March 25, 2008


Vol. 24, Issue 8, March 25, 2008 – PDF version

Jose G. Peña
Texas AgriLife Extension Economist-Management

Farm Bill Bogged Down;
Failure to Pass New Bill Could Trigger Permanent Legislation
Supporting Some Commodities at Higher Levels but
Not Covering Recently Added Commodities

While the House and Senate versions of the new farm bill were passed in July and early Dec. ‘07, respectively, very little progress has been made to resolve their differences.  Congress has adopted continuing resolutions, extending Farm Bill 2002, which expired on September 30, 2007, for short periods, hoping that a compromise bill could be negotiated.

While the House and Senate versions are relatively similar, especially in the commodities titles, there are significant differences that must be resolved.  Some progress has been made to resolve these differences.  It appears that a major stumbling block over further progress revolves around the current funding estimate which is roughly $10 billion over baseline limits (projected spending above the average farm bill spending of the last five years).  Congress was looking to the Senate Finance and House Ways and Means Committee leaders to find revenue sources to cover the $10 billion.  Congressional leaders feel that once farm bill budget issues are resolved, conference committee negotiators can work out their differences on substantive issues, such as the levels of price support, nutrition spending, etc.
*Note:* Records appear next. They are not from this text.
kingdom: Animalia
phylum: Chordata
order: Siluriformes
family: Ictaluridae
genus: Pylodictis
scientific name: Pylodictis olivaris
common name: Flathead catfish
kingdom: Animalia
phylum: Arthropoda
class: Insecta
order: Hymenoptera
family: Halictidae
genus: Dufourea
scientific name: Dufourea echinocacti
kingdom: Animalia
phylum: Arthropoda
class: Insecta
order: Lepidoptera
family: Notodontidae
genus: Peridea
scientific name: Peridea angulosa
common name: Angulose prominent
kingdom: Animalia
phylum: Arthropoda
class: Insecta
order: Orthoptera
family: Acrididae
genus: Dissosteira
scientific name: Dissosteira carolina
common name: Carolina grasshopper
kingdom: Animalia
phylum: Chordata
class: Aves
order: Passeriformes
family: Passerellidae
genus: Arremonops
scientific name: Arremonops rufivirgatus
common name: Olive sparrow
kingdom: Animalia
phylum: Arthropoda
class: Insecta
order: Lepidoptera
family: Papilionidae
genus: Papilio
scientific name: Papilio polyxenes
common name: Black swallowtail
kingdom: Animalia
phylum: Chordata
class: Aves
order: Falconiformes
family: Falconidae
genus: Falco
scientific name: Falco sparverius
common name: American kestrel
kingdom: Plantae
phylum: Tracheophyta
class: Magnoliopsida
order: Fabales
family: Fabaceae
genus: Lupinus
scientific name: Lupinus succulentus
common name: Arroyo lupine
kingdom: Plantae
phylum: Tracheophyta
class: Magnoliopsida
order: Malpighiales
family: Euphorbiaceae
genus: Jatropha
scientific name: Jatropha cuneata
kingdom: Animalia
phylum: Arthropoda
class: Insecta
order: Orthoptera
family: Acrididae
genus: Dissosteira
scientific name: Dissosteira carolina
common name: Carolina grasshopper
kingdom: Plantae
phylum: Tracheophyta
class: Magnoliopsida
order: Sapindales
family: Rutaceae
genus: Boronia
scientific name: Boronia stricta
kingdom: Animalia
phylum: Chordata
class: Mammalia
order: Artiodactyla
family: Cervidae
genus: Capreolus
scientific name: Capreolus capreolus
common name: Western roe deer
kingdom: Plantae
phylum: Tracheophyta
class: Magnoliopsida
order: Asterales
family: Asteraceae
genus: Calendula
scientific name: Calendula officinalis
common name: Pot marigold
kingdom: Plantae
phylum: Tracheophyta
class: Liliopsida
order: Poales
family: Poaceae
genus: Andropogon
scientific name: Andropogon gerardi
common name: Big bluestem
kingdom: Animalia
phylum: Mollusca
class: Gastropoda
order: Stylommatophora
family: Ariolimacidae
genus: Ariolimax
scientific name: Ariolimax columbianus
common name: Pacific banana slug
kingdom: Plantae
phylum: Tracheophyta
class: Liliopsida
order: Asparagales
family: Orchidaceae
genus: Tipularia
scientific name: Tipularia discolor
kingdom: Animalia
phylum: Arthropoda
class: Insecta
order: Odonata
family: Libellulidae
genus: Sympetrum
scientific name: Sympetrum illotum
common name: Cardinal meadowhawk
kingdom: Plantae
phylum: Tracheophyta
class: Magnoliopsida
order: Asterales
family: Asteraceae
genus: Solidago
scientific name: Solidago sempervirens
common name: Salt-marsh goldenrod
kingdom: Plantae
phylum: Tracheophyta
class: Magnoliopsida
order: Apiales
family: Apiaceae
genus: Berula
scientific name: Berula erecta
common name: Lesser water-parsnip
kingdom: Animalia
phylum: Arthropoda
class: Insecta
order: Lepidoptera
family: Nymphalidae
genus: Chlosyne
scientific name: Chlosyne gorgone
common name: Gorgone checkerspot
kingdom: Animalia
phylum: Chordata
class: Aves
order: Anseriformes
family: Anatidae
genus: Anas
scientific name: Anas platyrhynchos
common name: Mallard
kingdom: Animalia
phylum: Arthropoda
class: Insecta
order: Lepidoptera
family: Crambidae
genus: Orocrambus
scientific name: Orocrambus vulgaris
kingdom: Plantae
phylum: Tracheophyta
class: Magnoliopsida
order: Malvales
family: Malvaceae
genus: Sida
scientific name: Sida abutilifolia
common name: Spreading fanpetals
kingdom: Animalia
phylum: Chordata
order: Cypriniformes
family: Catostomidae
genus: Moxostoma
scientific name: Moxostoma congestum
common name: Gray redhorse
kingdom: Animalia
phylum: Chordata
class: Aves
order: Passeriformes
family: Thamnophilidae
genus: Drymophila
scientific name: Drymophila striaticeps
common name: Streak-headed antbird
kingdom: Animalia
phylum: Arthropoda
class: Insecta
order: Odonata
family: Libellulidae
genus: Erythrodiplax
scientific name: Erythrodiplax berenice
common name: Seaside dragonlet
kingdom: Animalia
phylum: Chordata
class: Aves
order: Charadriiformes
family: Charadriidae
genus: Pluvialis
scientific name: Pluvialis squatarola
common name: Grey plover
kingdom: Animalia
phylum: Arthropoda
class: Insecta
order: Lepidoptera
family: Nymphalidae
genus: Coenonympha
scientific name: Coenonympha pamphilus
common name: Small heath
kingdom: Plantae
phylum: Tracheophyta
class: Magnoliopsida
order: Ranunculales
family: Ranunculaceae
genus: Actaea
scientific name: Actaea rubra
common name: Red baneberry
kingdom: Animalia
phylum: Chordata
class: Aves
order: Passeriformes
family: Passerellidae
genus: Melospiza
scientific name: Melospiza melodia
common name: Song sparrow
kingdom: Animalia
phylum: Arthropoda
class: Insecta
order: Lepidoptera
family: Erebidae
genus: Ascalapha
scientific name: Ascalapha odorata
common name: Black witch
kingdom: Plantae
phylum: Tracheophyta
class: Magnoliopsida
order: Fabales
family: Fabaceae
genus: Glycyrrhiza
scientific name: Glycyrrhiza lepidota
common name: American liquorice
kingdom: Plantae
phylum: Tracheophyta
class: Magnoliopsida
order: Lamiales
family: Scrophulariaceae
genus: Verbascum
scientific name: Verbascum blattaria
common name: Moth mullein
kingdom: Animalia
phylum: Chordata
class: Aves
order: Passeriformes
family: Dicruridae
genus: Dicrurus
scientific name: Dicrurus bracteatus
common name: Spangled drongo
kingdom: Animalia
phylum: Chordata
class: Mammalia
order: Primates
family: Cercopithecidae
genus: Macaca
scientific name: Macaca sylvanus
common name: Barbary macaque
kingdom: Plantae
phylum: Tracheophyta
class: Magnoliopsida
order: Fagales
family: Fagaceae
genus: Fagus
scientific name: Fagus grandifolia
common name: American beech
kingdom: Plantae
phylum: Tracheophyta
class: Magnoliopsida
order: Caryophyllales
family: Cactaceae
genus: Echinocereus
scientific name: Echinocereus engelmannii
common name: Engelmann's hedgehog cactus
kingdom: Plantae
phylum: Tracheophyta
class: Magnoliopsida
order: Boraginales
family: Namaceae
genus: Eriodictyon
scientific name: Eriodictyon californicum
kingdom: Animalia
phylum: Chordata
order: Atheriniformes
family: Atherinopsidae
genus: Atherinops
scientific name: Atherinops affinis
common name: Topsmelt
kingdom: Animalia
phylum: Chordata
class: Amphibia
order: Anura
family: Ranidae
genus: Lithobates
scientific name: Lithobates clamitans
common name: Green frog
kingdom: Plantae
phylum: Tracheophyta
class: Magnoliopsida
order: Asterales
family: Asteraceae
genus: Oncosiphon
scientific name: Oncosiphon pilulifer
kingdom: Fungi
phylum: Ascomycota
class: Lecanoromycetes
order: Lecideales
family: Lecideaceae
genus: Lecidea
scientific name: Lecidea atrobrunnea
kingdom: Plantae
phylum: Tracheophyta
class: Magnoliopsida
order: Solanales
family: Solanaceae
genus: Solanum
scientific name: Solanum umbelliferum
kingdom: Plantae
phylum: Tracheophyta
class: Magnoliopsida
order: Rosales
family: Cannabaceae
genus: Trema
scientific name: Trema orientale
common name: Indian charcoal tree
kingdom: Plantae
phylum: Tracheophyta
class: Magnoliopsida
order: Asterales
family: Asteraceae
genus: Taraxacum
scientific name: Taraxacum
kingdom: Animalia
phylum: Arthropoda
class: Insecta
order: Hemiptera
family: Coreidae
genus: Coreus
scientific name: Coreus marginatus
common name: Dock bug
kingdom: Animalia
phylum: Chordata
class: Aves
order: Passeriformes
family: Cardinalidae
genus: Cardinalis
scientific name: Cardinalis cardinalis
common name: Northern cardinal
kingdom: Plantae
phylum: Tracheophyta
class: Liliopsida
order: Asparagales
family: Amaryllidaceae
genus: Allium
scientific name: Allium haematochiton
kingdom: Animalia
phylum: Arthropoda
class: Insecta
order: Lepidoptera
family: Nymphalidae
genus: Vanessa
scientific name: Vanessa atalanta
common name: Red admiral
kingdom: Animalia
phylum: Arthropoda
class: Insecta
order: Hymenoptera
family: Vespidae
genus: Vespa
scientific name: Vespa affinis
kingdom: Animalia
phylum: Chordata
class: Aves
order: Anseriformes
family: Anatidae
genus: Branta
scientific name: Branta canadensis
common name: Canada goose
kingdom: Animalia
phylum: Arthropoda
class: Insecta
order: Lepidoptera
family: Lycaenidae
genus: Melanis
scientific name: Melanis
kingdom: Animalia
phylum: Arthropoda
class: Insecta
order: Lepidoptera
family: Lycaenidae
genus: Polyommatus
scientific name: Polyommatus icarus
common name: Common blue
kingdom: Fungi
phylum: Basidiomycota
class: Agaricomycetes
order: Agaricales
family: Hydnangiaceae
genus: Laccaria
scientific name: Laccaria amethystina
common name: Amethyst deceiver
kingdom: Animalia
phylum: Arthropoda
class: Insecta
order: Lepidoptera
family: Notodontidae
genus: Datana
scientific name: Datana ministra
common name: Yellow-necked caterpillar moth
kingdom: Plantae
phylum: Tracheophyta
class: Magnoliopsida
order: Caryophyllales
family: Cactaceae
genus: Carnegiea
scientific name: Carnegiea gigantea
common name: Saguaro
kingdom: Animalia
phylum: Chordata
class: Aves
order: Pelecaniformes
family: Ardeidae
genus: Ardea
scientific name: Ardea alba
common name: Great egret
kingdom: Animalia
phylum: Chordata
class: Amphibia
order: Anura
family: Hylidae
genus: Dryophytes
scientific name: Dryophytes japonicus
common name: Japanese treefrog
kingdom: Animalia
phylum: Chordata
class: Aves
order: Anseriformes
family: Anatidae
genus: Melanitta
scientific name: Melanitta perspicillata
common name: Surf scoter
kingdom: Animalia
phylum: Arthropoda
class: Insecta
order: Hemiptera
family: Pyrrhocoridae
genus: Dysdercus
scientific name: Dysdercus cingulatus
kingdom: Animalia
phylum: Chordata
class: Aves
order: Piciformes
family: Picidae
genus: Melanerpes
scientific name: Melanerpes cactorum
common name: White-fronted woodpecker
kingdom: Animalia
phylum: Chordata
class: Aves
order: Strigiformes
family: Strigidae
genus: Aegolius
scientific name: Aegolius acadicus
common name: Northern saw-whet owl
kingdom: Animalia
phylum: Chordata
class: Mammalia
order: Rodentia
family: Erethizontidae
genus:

Shortly before breaking for the two week spring recesses in mid-March, congress extended the 2002 bill through April 18, 2007, hoping that the extra funding could be found and a compromise bill be negotiated during the three week period after Congress reconvenes on March 31.

Permanent Legislation

If a new farm bill is not enacted into law or if Farm Bill 2002 is not extended beyond April 18, permanent provisions of the Agricultural Adjustment Act of 1938 and 1949 could become legally effective.  Permanent price support authority to support producers of agricultural commodities is provided by these two laws.  A farm bill supersedes this permanent authorizing law for a period of four to six years.  Updating this permanent legislation with a farm bill is important because it modifies the permanent law to meet current requirements, such as the recent changes to commodity support programs.  Typically, with regard to appropriated programs, the farm bill sets upper limits on program activity levels and appropriations authority.

Under permanent provisions, eligible commodities would be supported at much higher levels, but many recently added commodities, such as rice, soybeans, and peanuts, would not be eligible for support.  For example, the wheat harvest should start around May.  Futures prices for wheat contracts for July ‘08 deliveries are trading at about $11/bu.  This futures price level would probably translate to a cash price of about $10.40/bu.  Subsidy values under permanent law are calculated under complicated rules which take into account carry-in stocks and other factors, but are generally calculated as 65% to 90% (depending on those other variables) of the parity support.  (Parity; purchasing power of a particular commodity relative to expenses as compared to the Golden years of agriculture during 1921-1922).  Under permanent law with wheat parity at $12/bu, this means cash prices below $7.80-$10.80/bu would receive a subsidy.

Reverting to permanent law would mean going back to acreage controls and some programs, such as nutrition, would not get funded, among many other drastic changes to current farm bill programs.  Permanent law is so radically different from current policy and inconsistent with today’s farming, marketing, and trade practices, as well as costly to the federal government, that Congress is unlikely to let it take effect.


Congress wants to draft a compromise bill which the Administration will sign into law.  It appears that the Administration strongly opposes:  increases in farm bill spending and paying for the increases with new taxes, and failure to exclude from eligibility for farm program payments persons whose adjusted gross income exceeds $200,000 annually (the current AGI limit is $2.5 million).  For example, to finance increased farm bill spending, the House version includes a proposal to raise $7.8 billion by ending a practice that allows foreign-owned companies operating in the United States, to shift earnings to countries with lower tax rates.  The Administration considers this proposal as raising taxes.  It appears that, essentially, there are two ways to overcome this obstacle; find revenue enhancers that pass the Administration’s “no new taxes” test or reduce spending in other USDA programs to offset the increase.  In terms of the AGI cap, congress would like an AGI cap closer to $1 million.

Congress has been working diligently to come up with a compromise that would meet the Administration’s concerns.  Congress proposed to make the law a ten-year bill (the House and Senate-passed bills were five-year bills); limit the increase in farm bill spending by reducing the increases in spending for nutrition and fruit and vegetable farmers, proposed earlier by the Senate, but essentially extend the current farm and income price support programs as in Farm Bill 2002.  The Administration is making some signs to compromise in terms of increased farm bill spending.

While it appears doubtful that a compromise bill can be negotiated by the April, 18, 2008 deadline, a compromise appears possible by maybe mid-summer with additional extensions of Farm Bill 2002.